The year is 2040. Bangladesh is in the heart of the South Asia’s booming economic zone. Dhaka mega-city itself is a huge metropolis that houses a population of 50 million. The last 30 years have been a wonderful journey for a nation one time called “a bottomless basket” by Henry Kissinger. The transforming few years of early 2000s laid a foundation to an exponential growth curve. Today Bangladesh’s economy is a gateway for all economic activity for the Indo-Chinese world.
We had played our cards just right. After realising in 2007 that confrontational politics was tearing our nation into pieces we set ourselves a goal for going through a transformation that would surpass that of post WWII Japan or that of the erstwhile Asian Tigers. Our leaders at that time very rightly decided that a quantum change required new thinking and a new mindset. Wisely they brought in a cadre of capable and professional young Bangladeshi’s to infuse life into the roadmap of growth.
Known as Gen71, this group of enthusiastic young minds set about the transformation process with a passion not seen in Bangladesh since the War of Independence. They focused their energy into three areas – Reform, Education and Industrialisation.
It was self evident that the first hurdle that needed to be crossed was the bureaucratic misalignment that defeated almost all of the positive changes that were being taken. Rapid movement towards e-governance and dissemination of information brought transparency and honesty to the functioning of the government, judiciary and other branches of authority. At the same time it ensured that businesses followed the regulatory framework that were laid out to protect consumers and workers.
The other pillar of the Bangladesh miracle was the huge investments that were made in Education. It was a no-brainer that the 150 million population of that era needed to be made employable. Massive IT, mathematics and multi-language education centres were set up. Education curriculum and methodology was completely overhauled. Emphasis was given to ensure that the young population had enough skill sets to play an aggressive role in the rapid industrialisation that was on the drawing boards.

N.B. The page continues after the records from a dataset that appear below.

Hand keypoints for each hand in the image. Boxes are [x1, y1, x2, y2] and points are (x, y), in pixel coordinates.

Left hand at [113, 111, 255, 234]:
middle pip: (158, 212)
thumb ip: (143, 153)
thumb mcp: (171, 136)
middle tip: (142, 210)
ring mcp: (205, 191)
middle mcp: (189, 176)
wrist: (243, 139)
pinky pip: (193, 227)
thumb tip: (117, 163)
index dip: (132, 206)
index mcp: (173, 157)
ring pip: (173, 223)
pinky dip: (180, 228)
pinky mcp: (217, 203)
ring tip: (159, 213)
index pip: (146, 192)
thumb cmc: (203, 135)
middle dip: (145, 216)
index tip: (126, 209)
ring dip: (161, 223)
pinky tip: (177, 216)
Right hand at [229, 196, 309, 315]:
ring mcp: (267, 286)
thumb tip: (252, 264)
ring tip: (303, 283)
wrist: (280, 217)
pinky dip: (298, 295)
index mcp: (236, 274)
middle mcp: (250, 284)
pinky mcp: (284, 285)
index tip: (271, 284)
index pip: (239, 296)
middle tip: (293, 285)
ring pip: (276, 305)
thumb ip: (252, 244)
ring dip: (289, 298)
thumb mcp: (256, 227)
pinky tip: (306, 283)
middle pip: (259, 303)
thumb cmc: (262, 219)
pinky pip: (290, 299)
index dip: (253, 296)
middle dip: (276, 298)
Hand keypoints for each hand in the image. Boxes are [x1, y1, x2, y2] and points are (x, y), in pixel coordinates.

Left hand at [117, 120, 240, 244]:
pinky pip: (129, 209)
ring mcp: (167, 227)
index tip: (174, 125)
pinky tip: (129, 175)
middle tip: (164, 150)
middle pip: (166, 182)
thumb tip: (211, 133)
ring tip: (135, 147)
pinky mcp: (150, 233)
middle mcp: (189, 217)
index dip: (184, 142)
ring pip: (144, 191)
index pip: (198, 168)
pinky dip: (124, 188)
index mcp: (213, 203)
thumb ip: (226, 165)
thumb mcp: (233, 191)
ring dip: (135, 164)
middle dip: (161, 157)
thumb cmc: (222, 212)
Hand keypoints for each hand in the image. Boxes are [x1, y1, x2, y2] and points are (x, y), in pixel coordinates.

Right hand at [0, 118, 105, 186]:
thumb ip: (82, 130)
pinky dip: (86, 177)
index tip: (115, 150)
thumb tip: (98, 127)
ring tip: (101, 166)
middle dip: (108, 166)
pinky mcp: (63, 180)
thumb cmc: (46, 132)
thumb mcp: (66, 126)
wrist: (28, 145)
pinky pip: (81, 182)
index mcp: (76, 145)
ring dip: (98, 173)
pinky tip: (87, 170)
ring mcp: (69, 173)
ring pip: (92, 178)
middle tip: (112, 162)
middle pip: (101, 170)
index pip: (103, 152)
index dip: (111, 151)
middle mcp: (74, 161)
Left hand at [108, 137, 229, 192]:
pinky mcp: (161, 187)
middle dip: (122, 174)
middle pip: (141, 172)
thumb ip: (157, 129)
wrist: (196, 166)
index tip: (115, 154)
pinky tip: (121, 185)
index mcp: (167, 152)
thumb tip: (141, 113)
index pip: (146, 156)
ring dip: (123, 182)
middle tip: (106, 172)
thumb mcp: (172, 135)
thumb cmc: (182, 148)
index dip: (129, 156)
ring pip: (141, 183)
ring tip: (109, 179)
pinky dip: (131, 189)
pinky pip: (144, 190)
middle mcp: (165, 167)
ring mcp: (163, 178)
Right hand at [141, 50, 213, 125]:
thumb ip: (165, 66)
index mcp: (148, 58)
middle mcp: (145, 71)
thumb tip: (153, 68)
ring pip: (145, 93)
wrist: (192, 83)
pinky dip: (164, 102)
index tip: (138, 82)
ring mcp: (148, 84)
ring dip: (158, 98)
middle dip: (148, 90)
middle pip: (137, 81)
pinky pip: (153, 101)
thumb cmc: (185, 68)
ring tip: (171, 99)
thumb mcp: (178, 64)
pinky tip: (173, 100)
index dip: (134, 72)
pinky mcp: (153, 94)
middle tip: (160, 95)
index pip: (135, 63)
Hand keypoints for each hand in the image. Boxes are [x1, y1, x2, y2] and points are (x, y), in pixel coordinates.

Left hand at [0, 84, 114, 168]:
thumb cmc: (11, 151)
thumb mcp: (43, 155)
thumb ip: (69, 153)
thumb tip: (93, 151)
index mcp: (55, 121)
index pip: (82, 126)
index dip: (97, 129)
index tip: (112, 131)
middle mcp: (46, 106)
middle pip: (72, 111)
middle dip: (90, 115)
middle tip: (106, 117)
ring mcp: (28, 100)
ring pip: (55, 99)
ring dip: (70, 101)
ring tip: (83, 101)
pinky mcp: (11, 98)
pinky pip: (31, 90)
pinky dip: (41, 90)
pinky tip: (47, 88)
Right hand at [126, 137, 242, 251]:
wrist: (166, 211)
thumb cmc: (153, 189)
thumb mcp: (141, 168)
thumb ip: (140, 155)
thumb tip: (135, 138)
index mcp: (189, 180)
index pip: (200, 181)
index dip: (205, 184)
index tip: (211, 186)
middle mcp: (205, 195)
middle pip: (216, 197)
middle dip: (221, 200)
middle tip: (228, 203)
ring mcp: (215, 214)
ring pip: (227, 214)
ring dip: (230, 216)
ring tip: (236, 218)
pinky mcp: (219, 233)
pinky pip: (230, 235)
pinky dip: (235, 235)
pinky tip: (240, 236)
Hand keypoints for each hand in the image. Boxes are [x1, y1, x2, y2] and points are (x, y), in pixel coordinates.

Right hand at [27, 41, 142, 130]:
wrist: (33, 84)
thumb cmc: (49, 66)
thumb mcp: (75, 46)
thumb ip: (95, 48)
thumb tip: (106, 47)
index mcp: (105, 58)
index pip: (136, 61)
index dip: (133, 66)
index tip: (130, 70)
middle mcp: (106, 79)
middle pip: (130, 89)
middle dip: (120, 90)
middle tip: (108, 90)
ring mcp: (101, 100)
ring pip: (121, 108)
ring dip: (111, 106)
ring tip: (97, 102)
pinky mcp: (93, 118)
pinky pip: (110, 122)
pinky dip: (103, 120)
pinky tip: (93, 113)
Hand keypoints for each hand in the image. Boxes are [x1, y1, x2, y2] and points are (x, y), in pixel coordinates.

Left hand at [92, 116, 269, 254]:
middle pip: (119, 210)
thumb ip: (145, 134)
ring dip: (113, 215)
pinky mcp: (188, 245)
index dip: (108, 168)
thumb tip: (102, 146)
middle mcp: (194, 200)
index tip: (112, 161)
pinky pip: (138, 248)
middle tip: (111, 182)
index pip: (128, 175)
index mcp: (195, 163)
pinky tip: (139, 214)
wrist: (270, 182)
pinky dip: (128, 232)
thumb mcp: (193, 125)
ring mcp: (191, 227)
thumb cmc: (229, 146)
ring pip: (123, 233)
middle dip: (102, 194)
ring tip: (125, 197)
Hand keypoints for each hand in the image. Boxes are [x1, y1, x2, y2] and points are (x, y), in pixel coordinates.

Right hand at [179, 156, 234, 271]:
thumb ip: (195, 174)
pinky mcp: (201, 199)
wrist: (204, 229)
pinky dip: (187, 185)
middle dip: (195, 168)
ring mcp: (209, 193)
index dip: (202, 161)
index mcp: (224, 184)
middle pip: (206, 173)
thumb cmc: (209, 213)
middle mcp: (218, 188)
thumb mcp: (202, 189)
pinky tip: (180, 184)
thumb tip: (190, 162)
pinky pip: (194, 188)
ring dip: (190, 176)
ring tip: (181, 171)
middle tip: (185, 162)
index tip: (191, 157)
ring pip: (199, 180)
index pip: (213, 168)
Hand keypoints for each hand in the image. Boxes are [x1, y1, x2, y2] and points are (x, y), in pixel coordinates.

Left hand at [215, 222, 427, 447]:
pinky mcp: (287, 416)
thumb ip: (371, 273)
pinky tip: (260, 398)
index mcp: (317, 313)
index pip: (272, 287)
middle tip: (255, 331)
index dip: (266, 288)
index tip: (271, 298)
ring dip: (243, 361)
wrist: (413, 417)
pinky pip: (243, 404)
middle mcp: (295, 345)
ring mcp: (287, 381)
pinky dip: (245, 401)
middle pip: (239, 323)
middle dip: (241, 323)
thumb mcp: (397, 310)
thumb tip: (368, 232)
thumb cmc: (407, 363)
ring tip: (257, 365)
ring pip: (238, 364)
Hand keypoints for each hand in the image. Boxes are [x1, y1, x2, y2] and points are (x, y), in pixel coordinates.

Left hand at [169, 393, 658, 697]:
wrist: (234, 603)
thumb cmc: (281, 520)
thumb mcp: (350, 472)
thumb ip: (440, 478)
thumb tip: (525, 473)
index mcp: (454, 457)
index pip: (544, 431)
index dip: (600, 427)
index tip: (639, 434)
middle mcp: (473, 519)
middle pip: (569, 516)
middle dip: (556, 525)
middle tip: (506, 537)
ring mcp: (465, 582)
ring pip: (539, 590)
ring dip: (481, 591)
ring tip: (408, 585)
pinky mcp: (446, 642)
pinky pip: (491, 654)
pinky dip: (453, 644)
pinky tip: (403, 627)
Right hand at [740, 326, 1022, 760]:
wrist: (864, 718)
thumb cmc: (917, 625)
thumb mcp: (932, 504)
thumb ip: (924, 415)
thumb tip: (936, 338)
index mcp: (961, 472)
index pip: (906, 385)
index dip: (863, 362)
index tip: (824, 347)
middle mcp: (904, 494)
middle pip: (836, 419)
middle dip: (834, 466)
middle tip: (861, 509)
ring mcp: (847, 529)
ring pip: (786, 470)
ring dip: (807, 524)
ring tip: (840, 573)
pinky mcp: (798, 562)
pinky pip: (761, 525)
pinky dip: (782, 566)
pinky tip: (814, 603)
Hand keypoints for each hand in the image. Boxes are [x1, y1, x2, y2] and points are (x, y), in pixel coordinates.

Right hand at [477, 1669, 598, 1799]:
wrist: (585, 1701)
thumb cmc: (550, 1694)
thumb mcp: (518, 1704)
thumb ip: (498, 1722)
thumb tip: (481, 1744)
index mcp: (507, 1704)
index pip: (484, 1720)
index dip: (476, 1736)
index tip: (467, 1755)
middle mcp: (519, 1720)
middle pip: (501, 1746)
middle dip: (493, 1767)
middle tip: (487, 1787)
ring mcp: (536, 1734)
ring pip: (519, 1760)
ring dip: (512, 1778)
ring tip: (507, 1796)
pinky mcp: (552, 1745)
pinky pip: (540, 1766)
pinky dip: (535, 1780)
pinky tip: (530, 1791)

On the economic side Bangladesh was astute to stop listening to the socialist economists that were still married to their Stalinist pasts. Yes Bangladesh was once an agrarian society, but being the world’s most densely populated country the only way to ensure economic growth was through unprecedented industrialisation. Basic industries like steel and electronics were encouraged. Ancillary businesses grew up to support these. The RMG sector, which was even then, the powerhouse of the economy continued to grow strongly. Businesses in that sector consolidated and became some of the leading players in the world market. However the raw talent of our youth meant that ICT now rivalled RMG as the export earner for the nation. Utilization of huge coal reserves and discovery of both on and off shore Oil and Gas deposit turned Bangladesh into a net exporter of these commodities and of Power. A robust stock market and a liberal financial and foreign exchange policy ensured that Bangladeshi companies could take advantage of this energy. Run-away remittance earnings and FDI fuelled on the economy. Many of our entrepreneurs and corporations bought up companies big and small around the world. Bangladesh had arrived.
As did Bangladesh Biman’s non-stop supersonic flight from Dublin. I rapidly closed the active channels of the all-enveloping Net coverage that was beaming the world into my comdevice. I wondered if the Irish guests would be able to tell if the bottle of Guinness they had on board actually came from the industrial area of Rajshahi.